Mittwoch, 12. April 2023, 18:30–20:00 Prof. Michael Burtscher: „Koeber und Kokoro: Ein Besuch bei Sōsekis Sensei“

Raphael von Koeber (1848-1923), dessen Todestag sich in diesem Jahr zum hundertsten Mal jährt, ist außerhalb Japans weitgehend unbekannt. In Japan aber ist er als „Kēberu sensei“ weiterhin vielen ein Begriff. Dies liegt nicht zuletzt an einer Kurzgeschichte Natsume Sōsekis (1867-1916) von 1911, die diesen Titel trägt.

„Ginge man an die Literaturwissenschaftliche Fakultät der Universität um zu fragen, wer hier der Professor mit der vortrefflichsten Persönlichkeit sei,“ heißt es dort, „so würden wohl neunzig von hundert Studenten, noch bevor sie einen der zahlreichen japanischen Professoren erwähnen, umgehend mit ‚von Koeber‘ antworten.“ Zu diesen Studenten zählte die ganze Generation japanischer Denker, deren Namen bis heute die Idee und das Bild einer eigenständigen „japanischen Philosophie“ und einer dezidiert „anderen“ japanischen Kultur bestimmen: Namen wie Nishida Kitarō, Kuki Shūzō und Watsuji Tetsurō zum Beispiel.

Dabei war Koeber nicht zuletzt dafür bekannt, dass er während der letztendlich dreißig Jahre (geplant waren lediglich drei), die er in Japan verbrachte, nicht nur davon Abstand nahm, die Sprache seines Gastlandes zu erlernen, sondern dieses auch nie bereiste. Der Kontrast zu Lafcadio Hearn (1850-1904), dem er manchmal gegenüber gestellt wird, könnte kaum größer sein. Hearn (der in Japan als Koizumi Yakumo firmierte) wurde mit Büchern wie Kokoro: Einblicke in das Innenleben Japans weltbekannt.
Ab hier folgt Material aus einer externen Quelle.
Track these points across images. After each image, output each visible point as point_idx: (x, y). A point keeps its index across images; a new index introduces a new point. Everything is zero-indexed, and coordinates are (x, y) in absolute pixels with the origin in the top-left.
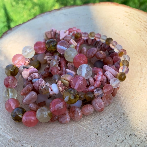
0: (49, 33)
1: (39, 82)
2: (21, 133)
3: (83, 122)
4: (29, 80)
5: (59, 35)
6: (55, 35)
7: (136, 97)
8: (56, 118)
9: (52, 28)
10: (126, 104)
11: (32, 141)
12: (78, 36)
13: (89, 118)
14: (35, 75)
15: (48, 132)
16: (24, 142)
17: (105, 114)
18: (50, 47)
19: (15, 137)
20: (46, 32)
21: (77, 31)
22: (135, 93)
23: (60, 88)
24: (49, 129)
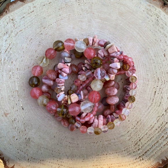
1: (60, 81)
11: (25, 104)
15: (36, 109)
16: (22, 100)
17: (70, 134)
19: (20, 92)
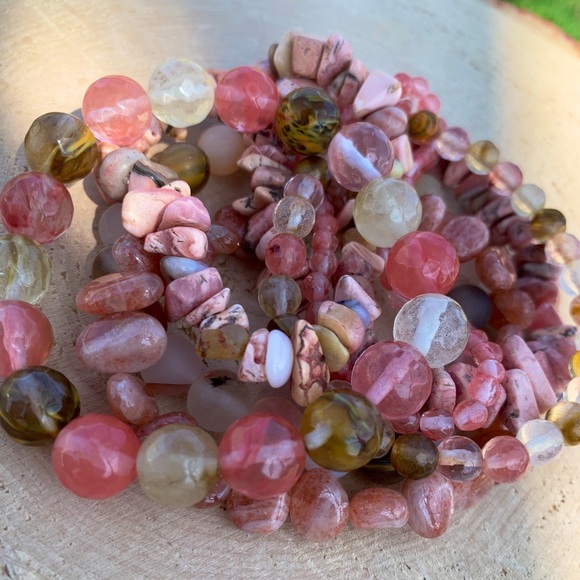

Aber es war Koeber, der mit seiner ganz der Philosophie, Dichtung und Musik europäischer und nicht zuletzt deutscher Provenienz verschriebenen – und auf diese Weise einer um sich greifenden „Moderne“ entrückten – Lebensweise seinen japanischen Bewunderern und Schülern immer wieder das Wort kokoro entlockte, das auch Soseki als Titel für seinen psychologischen Schlüsselroman von 1914 wählen sollte.

„Keberu-sensei“, Kurzgeschichte von Natsume Soseki, übersetzt von S. Yuasa

Professor Koebers Abschied, Artikel in der Asahi Shinbun

Michael Burtscher hat in München Neuere und Neueste Geschichte sowie in Harvard History and East Asian Languages (mit Schwerpunkt Japan) studiert und ist seit 2022 Senior Assistant Professor für politische Ideengeschichte Japans an der Meiji Universität. Zuvor Lehraufträge an zahlreichen japanischen Universitäten (u.a. Hokkaidō Universität, Sophia Universität, Gakushuin Universität, Rikkyō Universität und Waseda Universität) und Tätigkeit als wissenschaftlicher Übersetzer im Bereich Human- und Sozialwissenschaften (vornehmlich aus dem Japanischen ins Englische, von 2007 bis 2012 auch als Project Associate Professor und Managing Editor for English-Language Monographs an der Tokyo Universität).